John Sheehy wrote:
9VIII wrote:
John Sheehy wrote:
Emile15 wrote:
I sympathise. I am a little thrilled by the R7 because I am thinking of using my RF800 on it and am even wondering what it will be like with the 1.4 or 2.0 extenders! Imagine: 800x1.6x1.4=1792 or 800x1.6x2=2560 (@F22). Wow!
"Wow!" or "Whoahhh, I can't find the subject"? Something that people often don't consider when pursuing so-called "reach" is that a narrow angle of view can be difficult to work with, and is best reserved for very sedentary subjects.
This difficulty is not gradual in my experience, as you narrow the angle of view; it gets difficult rapidly somewhere around 800mm FFEQ.
"Both Eyes Open"
That doesn't work for me; one eye dominates and the brain blanks out the other, and the physically longer and bigger the lens, the more it messes with the bare eye's view. What you see in a very narrow angle of view through a pupil much larger than the ones in our eyes does not resemble a small section of our eye's field, because of the extremely shallow DOF. I don't know how many times I switched back and forth from looking through a very narrow angle of view and the direct scene, multiple times, and still couldn't find the subject in the lens.

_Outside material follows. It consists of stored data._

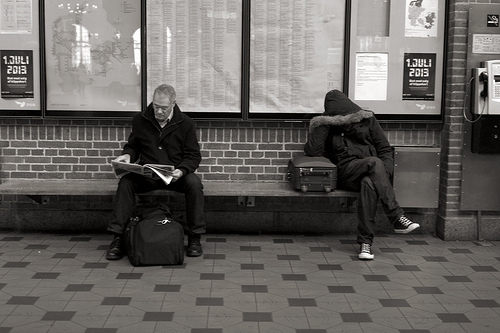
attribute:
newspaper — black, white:
[110, 160, 173, 184]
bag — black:
[121, 206, 185, 269]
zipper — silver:
[160, 217, 168, 226]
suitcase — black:
[285, 157, 334, 193]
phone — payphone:
[463, 59, 499, 122]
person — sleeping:
[304, 90, 419, 259]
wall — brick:
[2, 3, 497, 241]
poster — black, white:
[402, 51, 434, 102]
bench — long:
[2, 179, 363, 206]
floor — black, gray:
[0, 233, 497, 332]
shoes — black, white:
[358, 217, 420, 259]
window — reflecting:
[2, 1, 344, 111]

The RF800/11 is a great lens when it is the right lens for the job; every person serious about focal length-limited photography will probably find good use for it, unless they are willing to tote around a 500/4 or 600/4 with a 1.4x, an 800/5.6, a 400/4 or 400/2.8 with a 2x, but there are so many possible ways in which the lens can prevent you from getting a shot at all in certain situations. I missed a long-desired photo-op a few days ago because I switched from the RF100-400 to the RF800/11, because I was in a place where I expected birds to be far away, and within a minute of switching and zipping up my backpack, I heard a "bzzzzz bzzzzz bzzzzz" sound very close, while I was photographing a relatively distant warbler, and I looked down, and on a rock, a foot off the ground and about 5 feet from me, was a recently-fledged Blue-winged Warbler, looking toward me and shaking its wings as it buzzed. By the time I decided that backing up wasn't an option, and started to switch the lenses again, it flew up into a tree where it may have been more than 6 meters away, but by the time I relocated it in the tree, a parent called it and they flew off into the distance. Nice "close encounter of the bird kind", but no photos. Had this happened 2 minutes earlier, I would have had a shot of this fledgling that almost filled the frame at 400mm on the RF100-400.
I have had trouble tracking with the 2x converter on my EF600ii on FF, which only got worse with the R7 crop sensor with the 1.4x @ 840mm, so similar to the RF800mm. A videographer shooting through an EF500ii with a 2x showed me his Olympus dot sight yesterday, and I ordered one from Amazon as soon as I got home. The dot sight goes in the hot shoe and lets you center the image while looking at the scene with both eyes open.